Par ces victoires, Mustafa, surnommé Gazi (le « Victorieux »), écarte tout danger de la Turquie et impose un nouveau traité aux Alliés. Celui-ci, signé à Lausanne le 24 juillet 1923, reconnaît la Turquie comme une puissance souveraine et indépendante dans toute la partie de l’ancien Empire ottoman habitée par une majorité turque.


Le chef de l’État turc

Le Gazi est alors au faîte de sa puissance. Très vite, il entreprend de réaliser son programme, qui consiste à édifier une république nationale, indépendante, homogène et laïque.

La tâche est loin d’être aisée et comporte même beaucoup de risques. Il s’agit, en effet, d’arracher la Turquie à la religion musulmane pour l’élever au rang d’une nation moderne. L’islām étant un dogme, un rite et un code à la fois, la vie publique comme la vie privée de la population vont être bouleversées. Mustafa Kemal est conscient des embûches que vont dresser sur son chemin ses adversaires politiques et surtout un clergé encore influent sur une population profondément islamisée. Déjà, en 1922, il rencontre beaucoup de difficultés pour déposer Mehmed VI et abolir le sultanat, malgré le caractère vétusté et despotique de cette institution.

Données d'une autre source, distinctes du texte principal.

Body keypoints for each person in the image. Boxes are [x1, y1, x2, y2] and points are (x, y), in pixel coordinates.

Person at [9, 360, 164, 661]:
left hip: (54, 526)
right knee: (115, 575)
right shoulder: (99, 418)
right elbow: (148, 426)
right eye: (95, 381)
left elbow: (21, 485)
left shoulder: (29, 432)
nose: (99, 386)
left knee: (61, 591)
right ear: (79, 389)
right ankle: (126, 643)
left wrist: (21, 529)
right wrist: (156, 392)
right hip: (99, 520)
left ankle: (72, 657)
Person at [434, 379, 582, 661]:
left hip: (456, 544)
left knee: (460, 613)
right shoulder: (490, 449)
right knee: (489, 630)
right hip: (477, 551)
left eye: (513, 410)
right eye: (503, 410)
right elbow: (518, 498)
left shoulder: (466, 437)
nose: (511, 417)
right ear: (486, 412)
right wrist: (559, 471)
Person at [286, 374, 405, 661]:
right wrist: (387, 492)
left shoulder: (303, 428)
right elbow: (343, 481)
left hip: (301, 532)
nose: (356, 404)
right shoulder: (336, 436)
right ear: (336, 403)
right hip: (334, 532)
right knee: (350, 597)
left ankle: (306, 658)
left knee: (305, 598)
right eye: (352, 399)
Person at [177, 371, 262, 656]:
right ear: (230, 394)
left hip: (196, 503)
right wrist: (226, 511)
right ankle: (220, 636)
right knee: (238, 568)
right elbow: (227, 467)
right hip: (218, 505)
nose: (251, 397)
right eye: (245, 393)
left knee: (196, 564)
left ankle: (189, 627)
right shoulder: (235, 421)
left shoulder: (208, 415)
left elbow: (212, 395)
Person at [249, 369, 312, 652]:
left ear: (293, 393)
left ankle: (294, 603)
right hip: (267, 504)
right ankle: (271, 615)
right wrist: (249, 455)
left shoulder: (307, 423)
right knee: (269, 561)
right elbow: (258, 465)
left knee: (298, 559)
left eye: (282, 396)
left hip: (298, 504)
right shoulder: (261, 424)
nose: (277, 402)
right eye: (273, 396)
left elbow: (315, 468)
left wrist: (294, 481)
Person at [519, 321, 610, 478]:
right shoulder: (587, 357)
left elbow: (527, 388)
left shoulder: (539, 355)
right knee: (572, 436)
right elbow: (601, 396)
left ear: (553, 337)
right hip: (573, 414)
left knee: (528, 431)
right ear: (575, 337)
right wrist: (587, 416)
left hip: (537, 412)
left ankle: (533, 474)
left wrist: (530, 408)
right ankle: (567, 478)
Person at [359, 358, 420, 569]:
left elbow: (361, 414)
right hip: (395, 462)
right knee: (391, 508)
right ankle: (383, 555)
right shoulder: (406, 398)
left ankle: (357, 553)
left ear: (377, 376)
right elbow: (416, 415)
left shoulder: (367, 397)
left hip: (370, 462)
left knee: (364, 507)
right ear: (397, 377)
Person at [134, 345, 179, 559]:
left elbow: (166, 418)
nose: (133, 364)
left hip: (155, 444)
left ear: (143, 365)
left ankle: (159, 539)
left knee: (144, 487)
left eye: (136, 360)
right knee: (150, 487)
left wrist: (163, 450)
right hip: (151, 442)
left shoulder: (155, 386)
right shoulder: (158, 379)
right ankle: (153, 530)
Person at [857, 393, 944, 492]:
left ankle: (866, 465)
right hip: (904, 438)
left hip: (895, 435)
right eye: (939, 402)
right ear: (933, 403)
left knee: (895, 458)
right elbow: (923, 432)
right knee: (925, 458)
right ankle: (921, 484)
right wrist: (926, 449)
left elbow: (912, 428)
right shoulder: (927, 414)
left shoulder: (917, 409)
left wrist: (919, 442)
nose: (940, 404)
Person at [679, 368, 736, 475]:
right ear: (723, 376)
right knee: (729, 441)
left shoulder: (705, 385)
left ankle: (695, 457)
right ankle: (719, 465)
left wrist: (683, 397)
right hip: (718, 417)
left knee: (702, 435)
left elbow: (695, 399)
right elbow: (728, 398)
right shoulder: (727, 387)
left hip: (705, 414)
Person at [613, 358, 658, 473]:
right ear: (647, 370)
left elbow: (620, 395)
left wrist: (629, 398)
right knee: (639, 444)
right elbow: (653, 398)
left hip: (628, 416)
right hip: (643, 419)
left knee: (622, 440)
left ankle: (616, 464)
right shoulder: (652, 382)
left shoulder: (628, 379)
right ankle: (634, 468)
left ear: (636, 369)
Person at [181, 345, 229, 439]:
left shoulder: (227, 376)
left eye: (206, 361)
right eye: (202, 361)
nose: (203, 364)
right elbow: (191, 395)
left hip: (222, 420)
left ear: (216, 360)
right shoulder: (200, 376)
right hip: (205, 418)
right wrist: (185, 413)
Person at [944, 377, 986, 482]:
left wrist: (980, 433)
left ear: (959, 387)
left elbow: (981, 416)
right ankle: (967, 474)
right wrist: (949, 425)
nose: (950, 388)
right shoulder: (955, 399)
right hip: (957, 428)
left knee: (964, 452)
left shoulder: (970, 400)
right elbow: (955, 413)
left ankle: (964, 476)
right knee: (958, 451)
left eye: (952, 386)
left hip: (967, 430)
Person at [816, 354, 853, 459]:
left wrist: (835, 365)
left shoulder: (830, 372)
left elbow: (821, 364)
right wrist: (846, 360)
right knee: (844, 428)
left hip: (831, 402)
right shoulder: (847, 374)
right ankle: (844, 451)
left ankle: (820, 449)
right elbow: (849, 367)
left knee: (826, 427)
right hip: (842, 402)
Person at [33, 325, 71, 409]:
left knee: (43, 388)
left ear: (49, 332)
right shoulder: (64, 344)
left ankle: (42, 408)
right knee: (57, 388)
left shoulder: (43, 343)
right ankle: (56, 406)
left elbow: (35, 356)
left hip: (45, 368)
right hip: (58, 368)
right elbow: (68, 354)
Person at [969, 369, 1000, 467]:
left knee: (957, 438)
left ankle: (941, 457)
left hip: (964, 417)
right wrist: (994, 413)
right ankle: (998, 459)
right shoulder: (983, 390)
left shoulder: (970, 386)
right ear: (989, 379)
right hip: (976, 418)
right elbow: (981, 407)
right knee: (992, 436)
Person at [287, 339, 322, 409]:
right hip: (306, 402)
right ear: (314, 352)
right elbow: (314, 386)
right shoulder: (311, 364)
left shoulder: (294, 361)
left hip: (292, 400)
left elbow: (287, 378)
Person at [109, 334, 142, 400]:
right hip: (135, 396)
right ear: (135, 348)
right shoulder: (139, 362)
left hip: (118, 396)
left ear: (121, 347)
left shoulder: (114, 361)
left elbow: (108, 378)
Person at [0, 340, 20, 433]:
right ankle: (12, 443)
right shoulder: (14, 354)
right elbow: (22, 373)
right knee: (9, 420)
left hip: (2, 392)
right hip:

Pour venir à bout de tous les obstacles, il crée un instrument politique. Il transforme les comités de résistance fondés en 1919 en parti : le parti du peuple (Halk fırkası), devenu en 1923 le parti républicain du peuple (Cumhuriyet Halk Partisi, C. H. P.), qui, au nom de l’unité nationale, vise à grouper autour de lui toute la population sans distinction de classes.

Toutefois, les élections d’août 1923 ne donnent pas la majorité absolue au parti. Mais l’Assemblée, paralysée par la lutte des factions, fait appel à Mustafa. Celui-ci constitue un gouvernement homogène avec les membres de son parti et fait proclamer le 29 octobre 1923 la République présidentielle.

Président de la République et chef suprême de l’armée, il préside, quand il le juge nécessaire, l’Assemblée nationale et le Conseil des ministres, dont il choisit lui-même le président parmi les membres du Parlement.